We Have the Discourse About Social Media All Wrong

Photo courtesy of pexels

Social media is persuasive and pervasive for high school students here at Crofton High School and elsewhere.

Ty Benedict, Staff Writer

Over the past few years, discussions about social media and teens’ relationships with it have become increasingly mainstream.  It graduated from the world of academia and pediatricians to parenting blogs, schools, documentaries, and even Anne Arundel County’s school community meetings. But with all of that, is the core of the issue getting lost in translation?

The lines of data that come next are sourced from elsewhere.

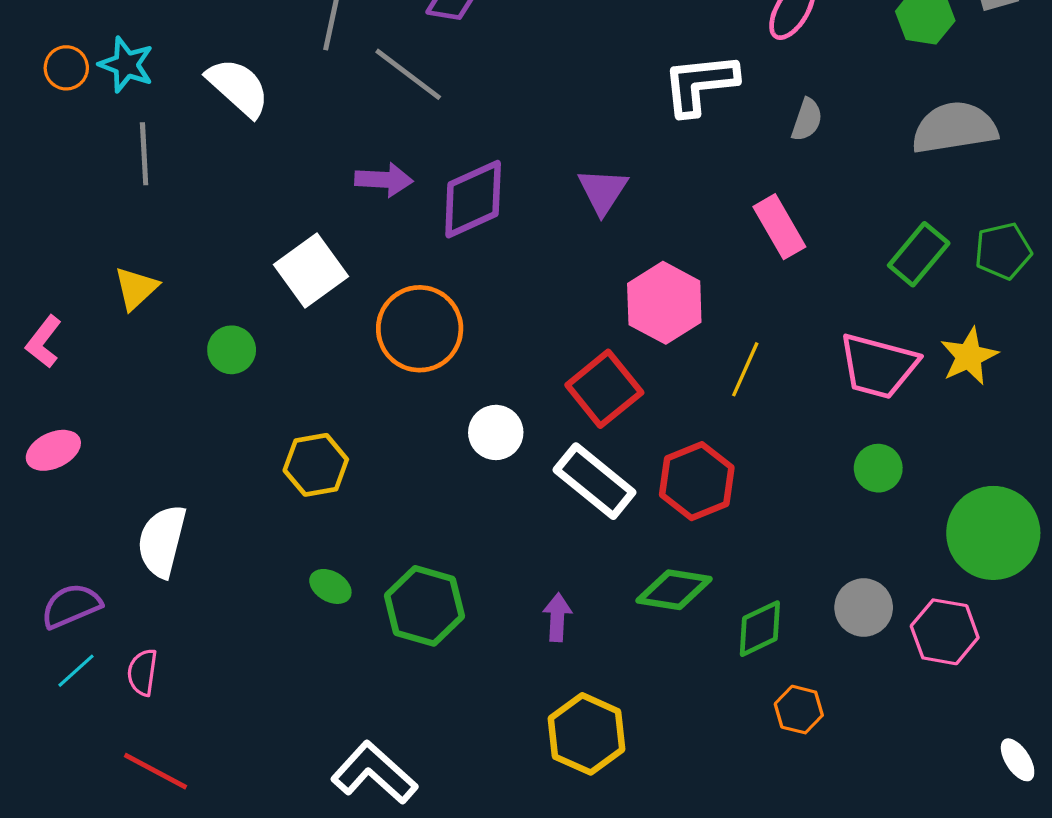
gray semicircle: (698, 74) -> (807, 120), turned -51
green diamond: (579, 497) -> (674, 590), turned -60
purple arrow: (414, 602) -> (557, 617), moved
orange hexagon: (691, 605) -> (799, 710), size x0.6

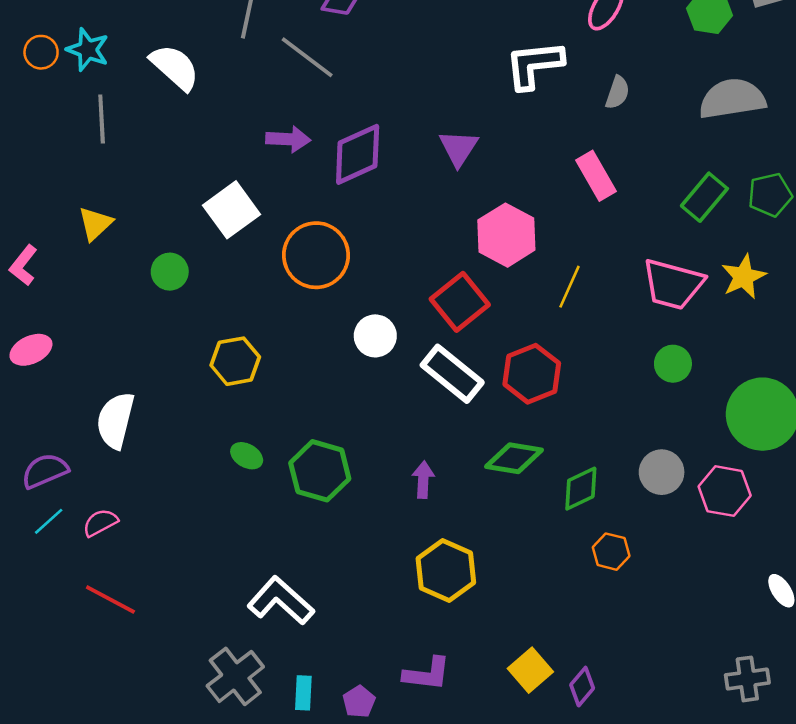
pink semicircle: (142, 672) -> (100, 523), turned 54

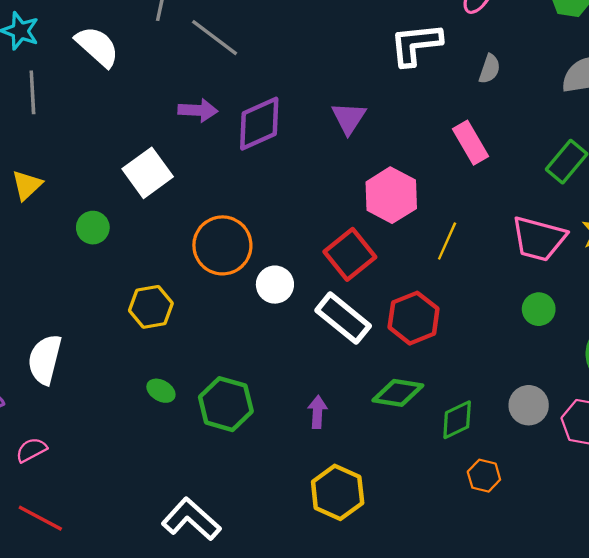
orange circle: (316, 255) -> (222, 245), moved

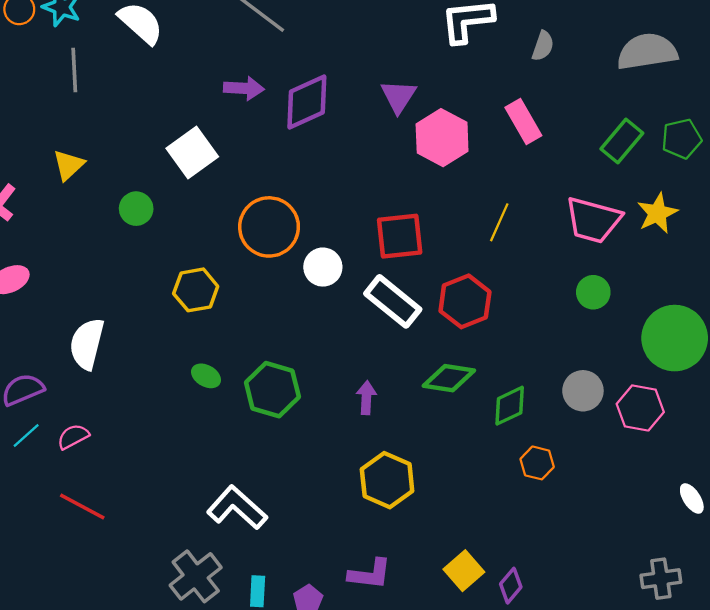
pink hexagon: (391, 195) -> (442, 138), moved
red square: (350, 254) -> (400, 236), turned 33

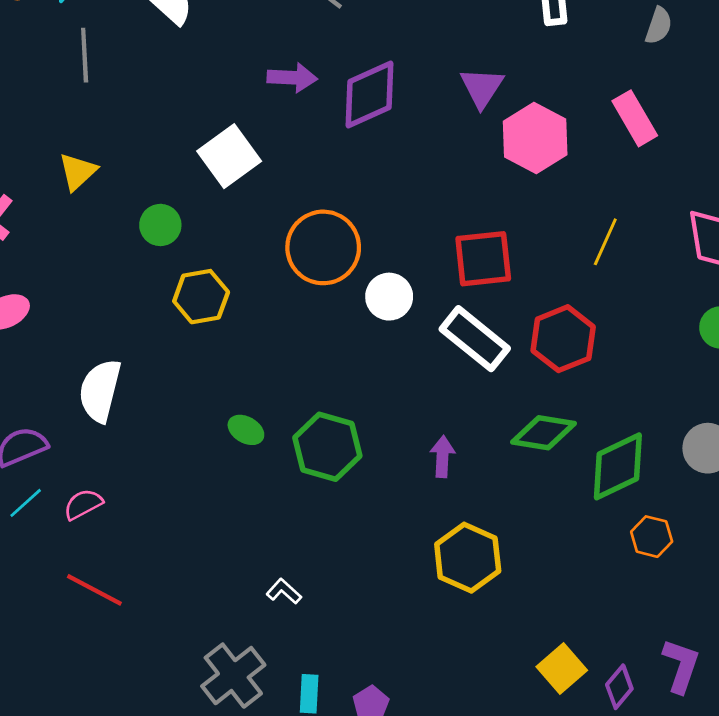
yellow hexagon: (196, 290) -> (201, 297), moved
green diamond: (510, 406) -> (618, 466), size x1.4
white L-shape: (237, 508) -> (284, 591), size x0.5
purple L-shape: (370, 574) -> (681, 666), moved, turned -78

Is social media the only factor in this equation?

According to the National Institute of Health, social media has been found to have a detrimental effect on users’ mental health, causing higher levels of depression and anxiety. Another study done in 2015 showed a correlation between social media use and poorer body image in young women. So according to these studies, social media directly affects users’ well-being and body image. So if people just were on platforms like Tiktok and Instagram less, they’d all be better off, right?

Unfortunately, the war on the average person’s body is a much more pervasive poison, which has a storied history of exploitation, shame, and dangerous fads.

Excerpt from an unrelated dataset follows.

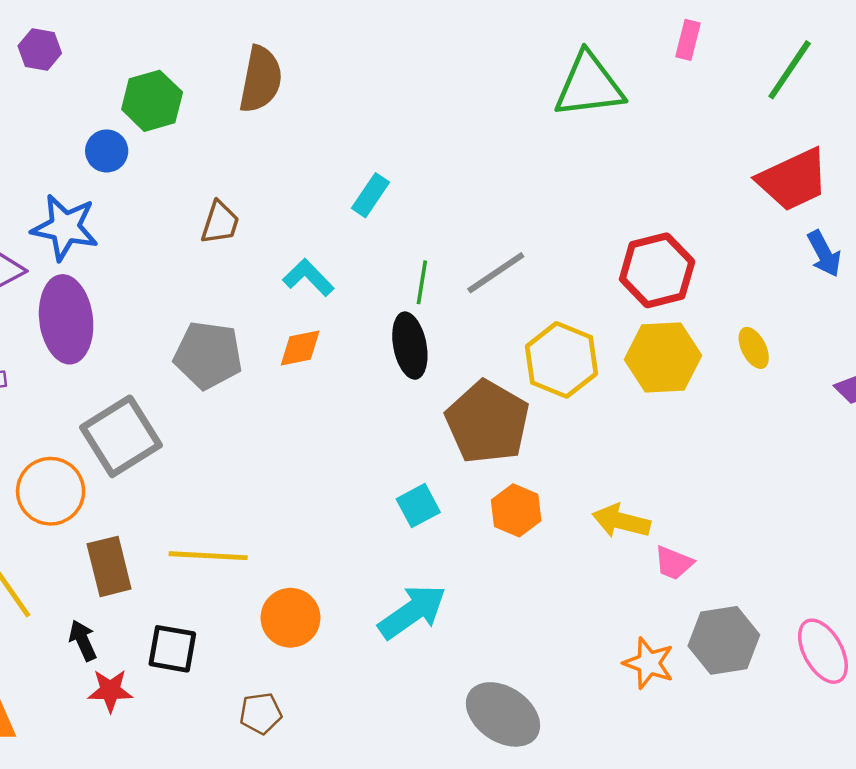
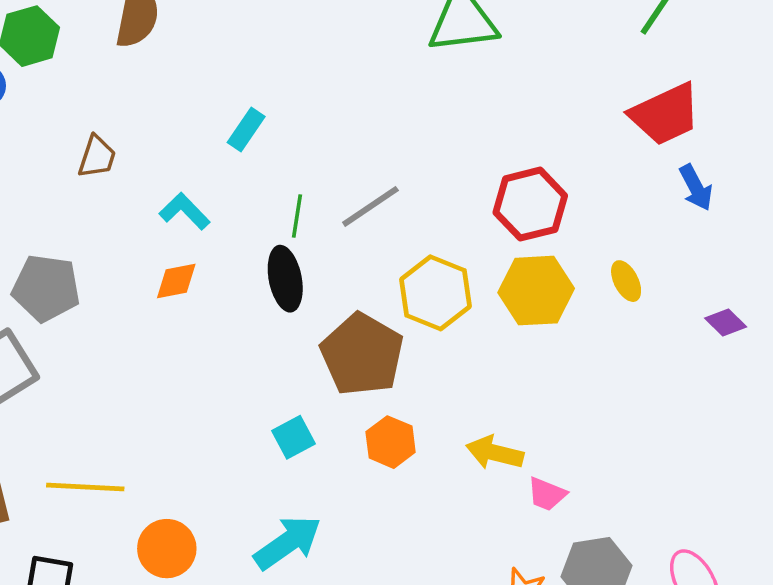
gray pentagon: (208, 355) -> (46, 288), moved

Throughout modern history, there have been countless marketing campaigns targeting people’s insecurities and wanting to have the “ideal body” (which has changed a lot, mind you) to get them to buy products meant for them to gain or lose weight.  However, a lot of these products were practically snake oil, including but not limited to electric fat removal, yeast pills, fat ‘jigglers’, and tapeworm eggs. Nowadays, those methods are now widely disproven, but they indicate a long-standing pattern of shady fads preying on our body image. The current state of social media—just like the newspaper ads and TV products before it—is just another tool that this specter can use to infect the minds of the public. Due to the algorithmic and lightning-fast nature of social media, these ideas spread fast, are recurring, and can reach more people than ever before.

Although tackling social media usage among all age groups is a good step in the right direction, it is far from the only thing that needs to be done. The only way society will truly be cured is by taking a holistic look at its values, and dismantling the systems that have enabled these pressures to thrive.